Can you checl the config and verify the certificates path and name if its correct.

Rupam Bezbarua:
<@UTG489Y9F> <@UK2LT2FN0> Thank you so much for your help. I was indeed trying to run it in the master instead of node01.

Rahul Soni:
Thats not wrong, kubelet runs on master node too. Every node in the cluster

Rupam Bezbarua:
<@UK2LT2FN0> I am actually stuck in Q3 of the same section. Under /etc/kubernetes/kubelet.conf, I am able to see the following: client-certificate: /var/lib/kubelet/pki/kubelet-client-current.pem
client-key: /var/lib/kubelet/pki/kubelet-client-current.pem

Rahul Soni:
Check the certificate name in the directory.

Rupam Bezbarua:
It’s using the same file for both certificate and key. However, under /var/lib/kubelet/pki/, I see the following kubelet-client-2020-05-01-12-47-18.pem kubelet-client-current.pem kubelet.crt kubelet.keyWhat’s the best way to find out the relevant one? I did try to view the details using openssl x509 in each one of the .pem and .crt files but can’t seem to understand which one could be the right one

Rahul Soni:
Student question: use kubelet.crt

Rahul Soni:
i would urge you go through the lectures again, would be helpful for you.
And yes we are here always to help you.

Rupam Bezbarua:
Yes, I tried kubelet.crt as well. Not working for some reason.

Rupam Bezbarua:
<@UK2LT2FN0> Yes, it’s a good idea to go through the entire certificate lectures again. Will do that.
Just can’t wrap my head around what I am missing here. used kubelet.crt as the certificate and kubelet.key as the key for the node to authenticate itself. Restarted the service but can’t seem to fix it. I will go through TLS Certs section again.

Sahil Rahi:
Hi rupam, for cluster issues, first check the deployments, get logs from them, check nodes are ready or not, if all nodes are ready then use command journalctl -u kubelet -f in master node first, if issue is not there then ssh into all nodes and check their kubelet status using the above command.

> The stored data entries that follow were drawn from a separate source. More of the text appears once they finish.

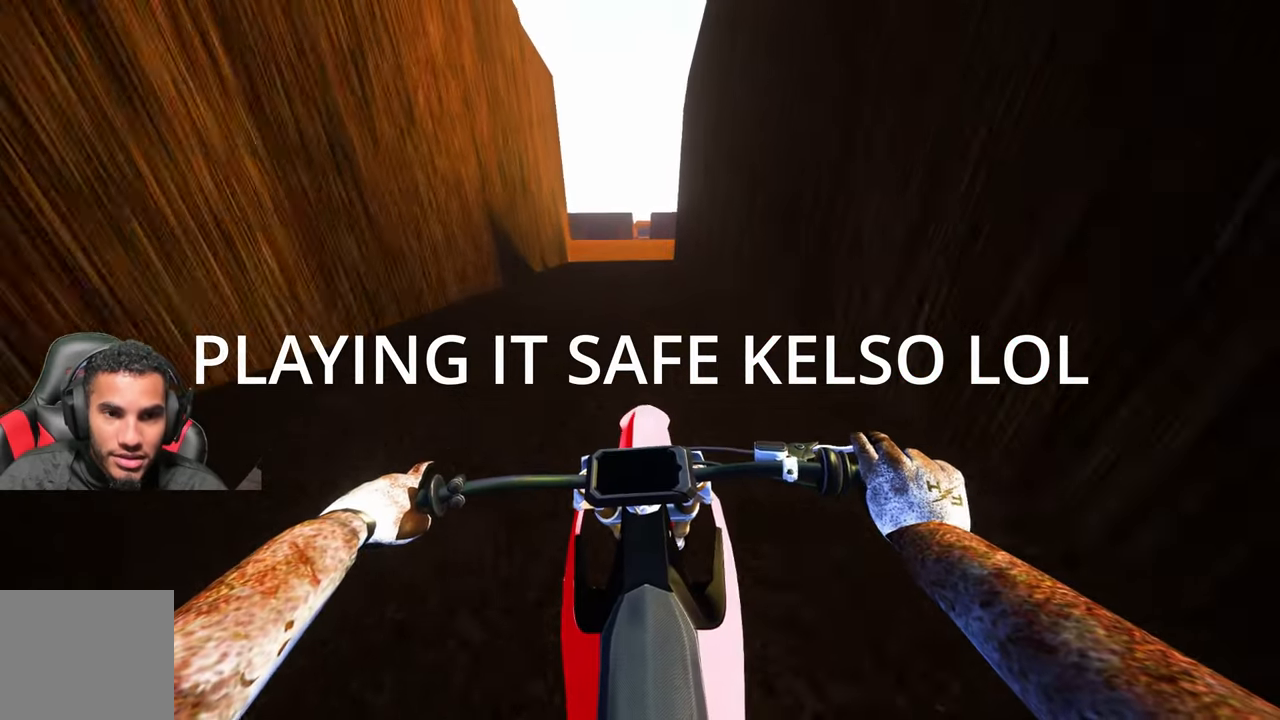
{"buttons": ["R2"], "left_stick": "center", "right_stick": "down-right"}
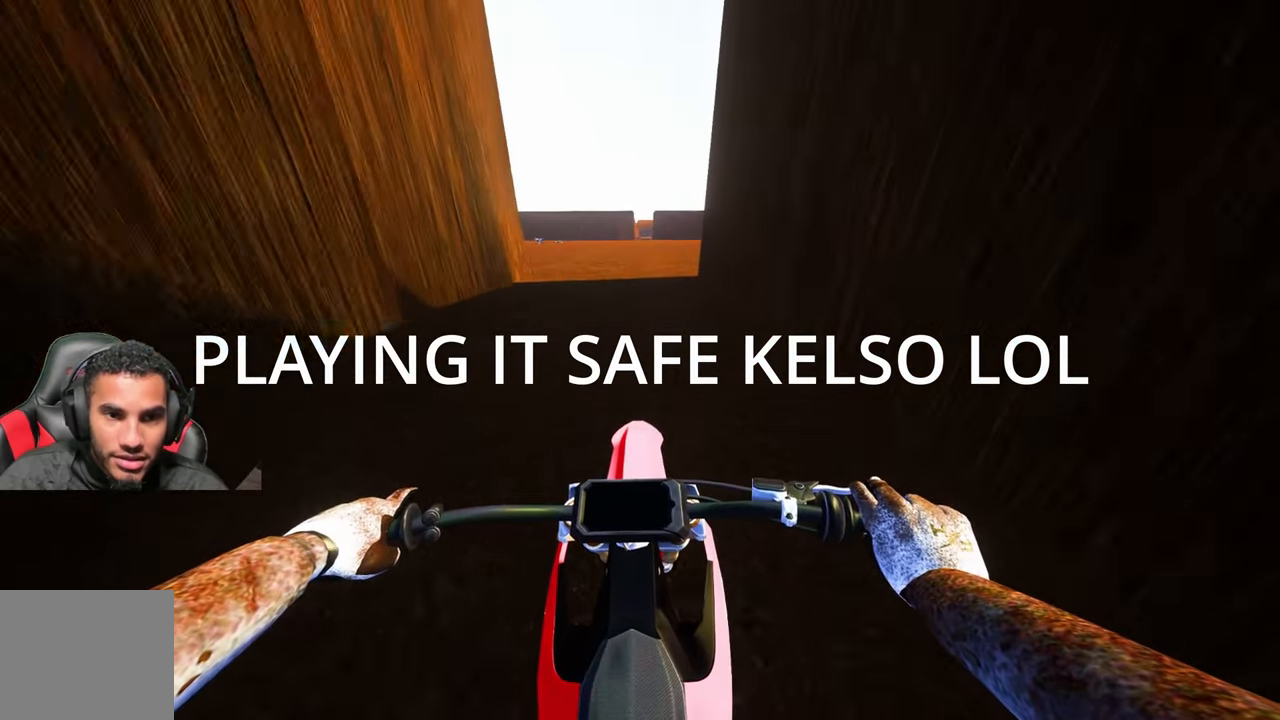
{"buttons": ["R2"], "left_stick": "up-left", "right_stick": "center", "events": [[117, "right_stick", "center"], [200, "left_stick", "up-left"]]}
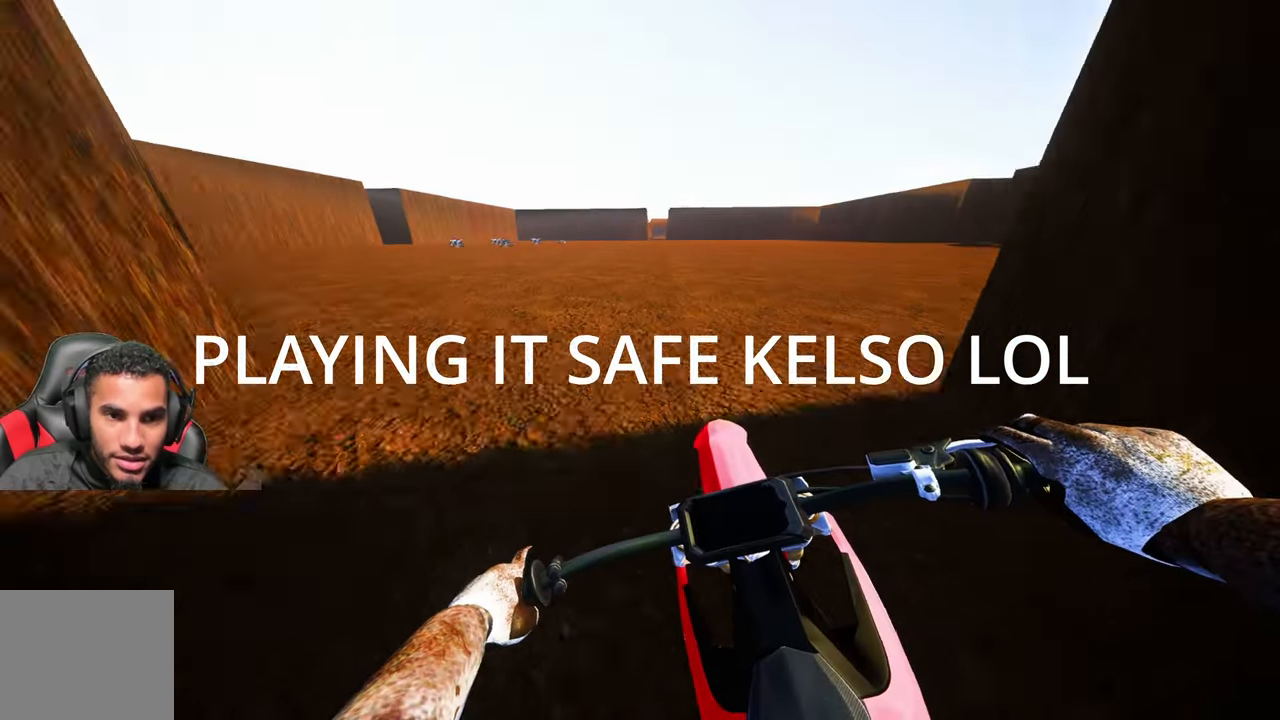
{"buttons": ["R2"], "left_stick": "up-left", "right_stick": "center", "events": [[150, "R3", "down"], [283, "R3", "up"]]}
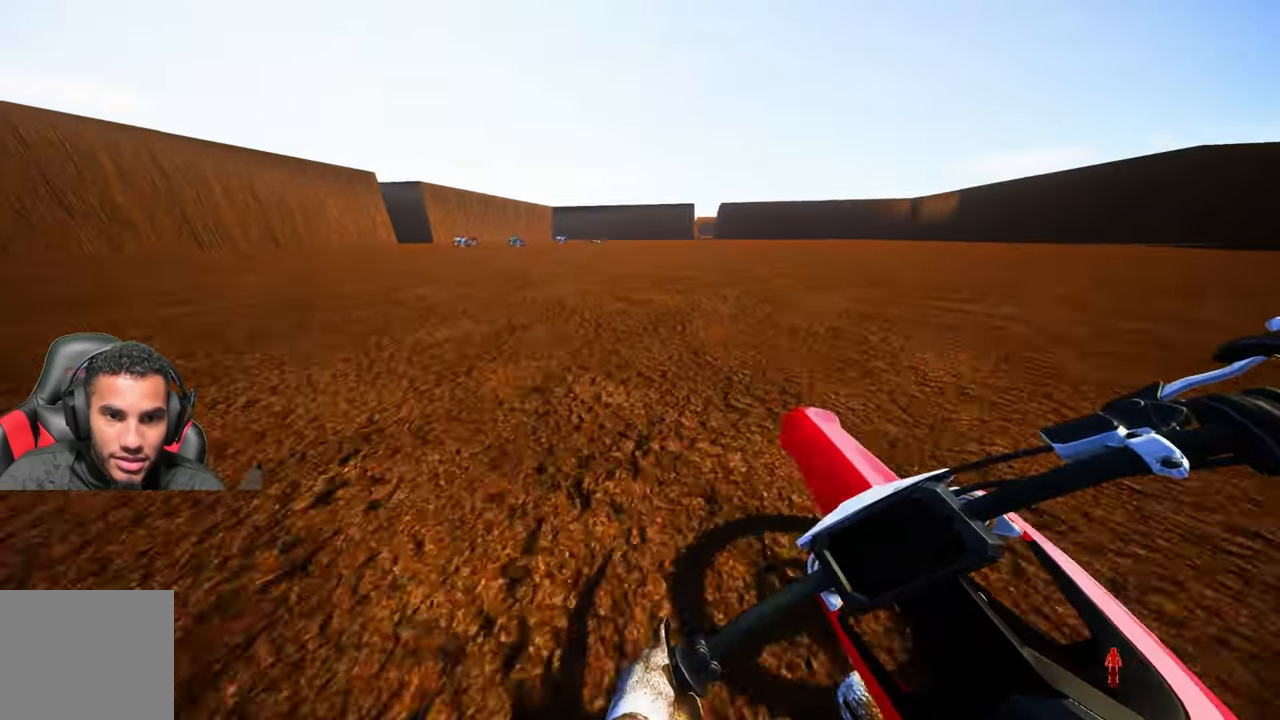
{"buttons": ["TOUCHPAD"], "left_stick": "up-left", "right_stick": "center", "events": [[350, "R2", "up"], [400, "TOUCHPAD", "down"]]}
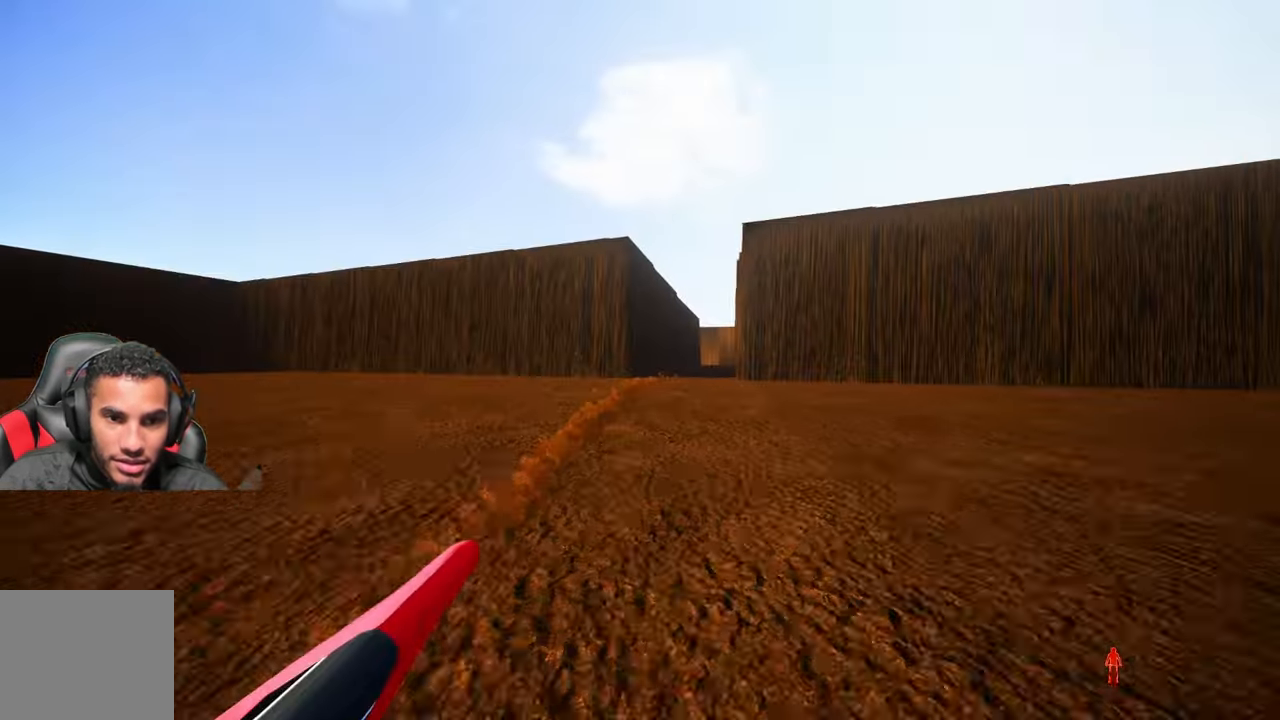
{"buttons": ["R2", "R3"], "left_stick": "up-left", "right_stick": "center", "events": [[200, "TOUCHPAD", "up"], [467, "R2", "down"], [483, "R3", "down"]]}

Also check for pods in kube-system if there is any issue, if kubelet is not working in master node and you are getting error like did you specify correct port then use command - docker ps -a , and then docker logs container-id. If you dont know any step i said above then check the lectures again. Hope it helps.

Sahil Rahi:
For the third question which you are solving, since the worker node01 is not working, try to ssh into node01 and use command: journalctl -u kubelet -f. you will see the issue.

Rupam Bezbarua:
<@UTG489Y9F> yep, I was looking at the wrong place. The journalctl command really helped. The kubelet service was unable to connect to the API server because of a wrong port configured in the kubeconfig file. Once I fixed that and reloaded the service, it seems to be working fine.

Thanks to you both for your help. The 3rd one took a greater part of the my today. Apologies for multiple pings on what really was an oversight on my part.